To solve this problem, we'll follow these steps:

• Step 1: Set up the equation based on the given: $\log7 \times \ln x = \ln7 \cdot \log(x^2 + 8x - 8)$.
• Step 2: Utilize logarithmic properties and equate the expressions fully.
• Step 3: Transform and solve the derived quadratic equation.

Now, let's work through each step:

Step 1: Consider the given equation: $\log7 \times \ln x = \ln7 \cdot \log(x^2 + 8x - 8)$.

Step 2: We can leverage the commutative property of multiplication to rewrite the equation:
$\frac{\ln x}{\ln7} = \frac{\log(x^2 + 8x - 8)}{\log7}$.

Cross-multiplying gives:
$\ln x \cdot \log7 = \ln7 \cdot \log(x^2 + 8x - 8)$.

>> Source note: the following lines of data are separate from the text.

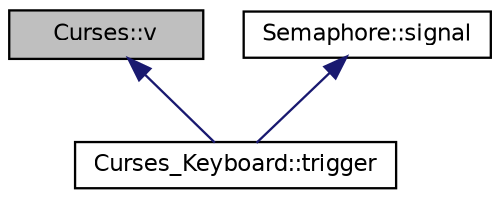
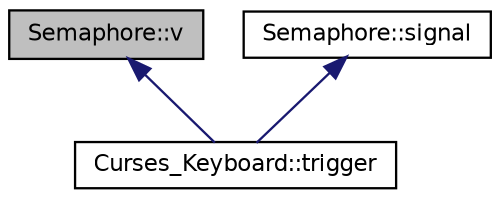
  digraph {
    rankdir=TB
    node [color=black fontname=Helvetica fontsize=10 shape=record]
    edge [color=midnightblue dir=back fontname=Helvetica fontsize=10 labelfontname=Helvetica labelfontsize=10 style=solid]
-   n1 [fillcolor=grey75 fontcolor=black height=0.2 label="Curses::v" style=filled width=0.4]
+   n1 [fillcolor=grey75 fontcolor=black height=0.2 label="Semaphore::v" style=filled width=0.4]
    n2 [height=0.2 label="Curses_Keyboard::trigger" width=0.4]
    n3 [height=0.2 label="Semaphore::signal" width=0.4]
    n1 -> n2
    n3 -> n2
  }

Rule out common denominators to get equality in logs, rewritten equation:
$\ln x = \log(x^2 + 8x - 8)$.

Step 3: Assume the simplest corresponding argument equality:
$x = x^2 + 8x - 8$ (consider logarithmic domain; check/simplify where equal in rational space) then solve for real roots / positively defined solutions:

Rearrange to form a quadratic equation:
$0 = x^2 + 8x - x - 8 = x^2 + 7x - 8$

Apply the quadratic formula $x = \frac{-b \pm \sqrt{b^2 - 4ac}}{2a}$, where $a = 1$, $b = 7$, $c = -8$:

$x = \frac{-7 \pm \sqrt{49 + 32}}{2}$

$x = \frac{-7 \pm \sqrt{81}}{2}$

$x = \frac{-7 \pm 9}{2}$

This results in two possible solutions:
$x = \frac{2}{2} = 1 \quad \text{and} \quad x = \frac{-16}{2} = -8$

Since logarithms require positive values:
Available within positive domain: $x = 1$

Therefore, the solution to the problem is $x = 1$.